Personal information
- Full name: John E. Hoiles
- Born: 11 August 1938
- Original team: Sunbury
- Height: 188 cm (6 ft 2 in)
- Weight: 85 kg (187 lb)
- Position: Centre half back

Playing career^{1}
- Years: Club / Games (Goals)
- 1957–1964: Footscray / 117 (7)
- ^{1} Playing statistics correct to the end of 1964.

= John E. Hoiles =

Australian rules footballer

John "Johnny" Hoiles (born 11 August 1938) is a former Australian rules footballer who played with Footscray in the Victorian Football League (VFL).

Hoiles, who was a blacksmith, played as a key defender for Footscray, after starting his career as a ruckman.
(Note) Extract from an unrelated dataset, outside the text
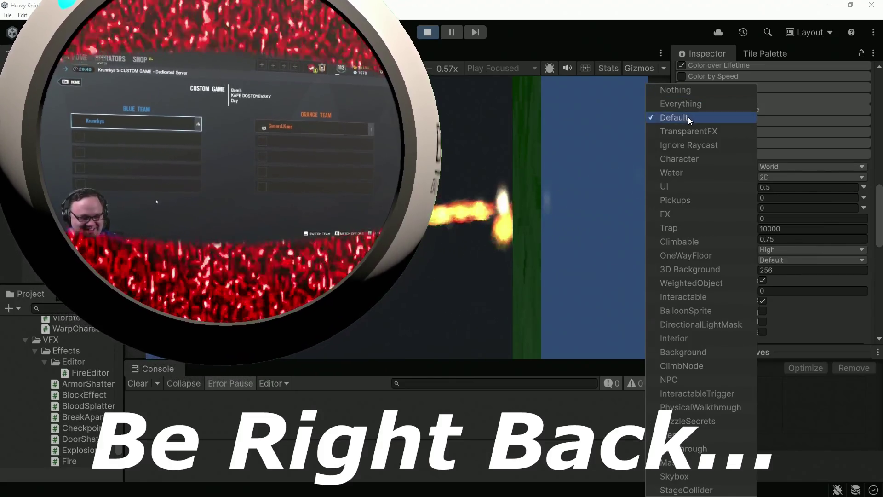
click(762, 322)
He was used as a centre half-back in the 1961 VFL Grand Final, which Footscray lost to Hawthorn.

From midway through the 1959 VFL season until the end of the 1964 season, Hoiles put together 101 consecutive games.

He didn't extend the streak further in 1965 and instead signed with Ovens & Murray Football League (OMFL) side Corowa, as captain-coach. Following his stint as coach, Hoiles played in Corowa's 1968 premiership, their first since 1932.

Hoiles went onto be captain / coach of Leitchville in the Northern District Football League in 1969.

He has a son, also named John, who played for Geelong during the 1980s.